▶ Exercise goal
Among the entries that follow, find every line with the word "cookie" and copy it.

▶ Study material
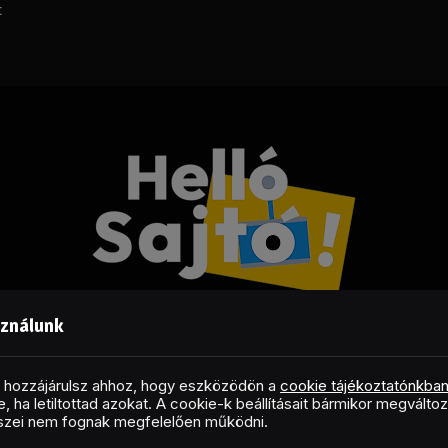
t
sználunk
Facebook
LinkedIn
X
RSS
(Twitter)
al hozzájárulsz ahhoz, hogy eszközödön a
cookie tájékoztatónkba
, ha letiltottad azokat. A cookie-k beállításait bármikor megválto
Copyright © 2026 Helló Sajtó! Üzleti Sajtószolgálat
észei nem fognak megfelelően működni.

▶ Exercise solution
cookie tájékoztatónkba
, ha letiltottad azokat. A cookie-k beállításait bármikor megválto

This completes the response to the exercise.